Puis son visage se figea en un masque de colère. Un rictus déforma ses lèvres, découvrant ses dents en un grognement animal. Blanche pouvait sentir à quel point il était tendu.
— Et puis on m’a arraché à mon foyer et jeté dans une arène. On m’a dit que j’étais un monstre, une créature dangereuse et que je ne pouvais vivre que pour combattre. On m’a dit que la reine Ménéhilde m’avait vendu à Blanchehaie.
Aeneas pâlit.
— Ce n’était pas elle, je te le jure.
— Mais elle ne m’a pas empêché d’y être enfermé à dix ans.
— C’est vrai, concéda le Vallois, et je lui en veux terriblement. Jusqu’à il y a un an, je n’étais pas au courant de ton existence.
En tremblant, Turold baissa la tête et garda le silence. Il serra les poings et prit une profonde inspiration. Sa vue se brouillait ; son cœur battait la chamade et il sentait le loup qui voulait émerger. Non !
— J’ai tout fait pour te faire libérer, expliqua Aeneas d’un ton pressant. J’ai trouvé des preuves. Je pensais que la baronne m’aiderait, mais j’ai eu tort. Tu étais en danger, dans les arènes. La baronne voulait se servir de toi pour faire pression sur le Val Ardent.
— Je n’ai pas de futur, à part la fuite, murmura Turold. Je suis un paria partout où je vais.
Il se leva d’un bond. Il combattit le léger vertige qui l’assaillit et s’éloigna de quelques pas.
— Je mérite d’être enfermé, lança-t-il. Je suis un monstre.
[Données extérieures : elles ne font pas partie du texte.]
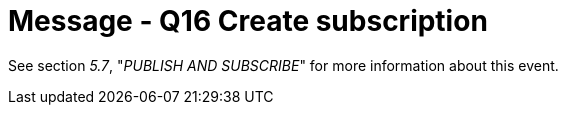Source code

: = Message - Q16 Create subscription
:v291_section: "5.4.4"
:v2_section_name: "QSB – Create subscription (Event Q16)"
:generated: "Thu, 01 Aug 2024 15:25:17 -0600"

See section _5.7_, "_PUBLISH AND SUBSCRIBE_" for more information about this event.

[message_structure-table]

[ack_chor-table]

[ack_message_structure-table]

[ack_chor-table]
Son cœur se tordit alors qu’Elwaïr, sans vie, le fixait de son regard mort. Il frissonna.
— J’ai tué Elwaïr, souffla-t-il.
— Tu as sauvé les spectateurs, fit une voix nouvelle.
Il se retourna vers la cheminée, et vit Blanche, assise. Elle se leva et rejoignit les deux hommes. Turold ne la lâcha pas du regard, comme si elle était sa seule bouée de survie. Elle reprit, d’une voix calme :
— Tu t’es interposé et tu l’as empêché de massacrer les spectateurs. Ceux-là qui hurlaient à la mort pendant que vous vous battiez.
Il la fixa, une expression de doute peinte sur le visage.
— Vous ne comprenez pas ! J’ai relâché mon emprise sur la bête au fond de moi ; j’ai échoué !
— Non. Tu as sauvé ces gens. Tu as refusé de faire le jeu de tes geôliers. Tu n’es pas un monstre.
— C’est pourtant bien ce qu’on m’a dit pratiquement toute ma vie, cracha-t-il. On m’a enseigné à maintenir la bête corrompue enfermée dans une cage, à la contrôler, la maitriser, pour m’en servir sans qu’elle m’envahisse.
Les yeux brillants de larmes contenues, Blanche posa une main sur son bras. À travers ses tremblements, il perçut la chaleur de ce contact, qui remonta le long de ses nerfs. Il s’apaisa.
Soudain, Thafu s’étira bruyamment, attirant l’attention du trio.
— Les gens du Val Ardent et de la baronnie ne savent pas, commenta-t-il en s’extirpant de son cocon.
Skas hocha sa tête ébouriffée et lança.
— Ouais. Ils comprennent rien.
Thafu s’inclina devant le garulf qui le fixait, bouche bée.
— Vu votre expression, vous n’avez pas dû voir souvent des Dywengars. Je suis Thafu. Et lui, là, c’est Skas, mon frère. Nous sommes des amis proches de Blanche.
— Enchanté, souffla Turold.
— Nous de mêmes, répondit-il d’un ton serein.
— Merci pour votre aide, j’imagine, reprit le garulf avec un sourire gêné.
— J’ai entendu ce que vous avez dit. Et rien n’est plus faux, expliqua Thafu. Vous, les Vallois, vous avez oublié tellement de choses. Mon peuple, lui, se souvient. Dans la forêt de Sylvemestre, les garulfs vivent en village, en communauté. Libres.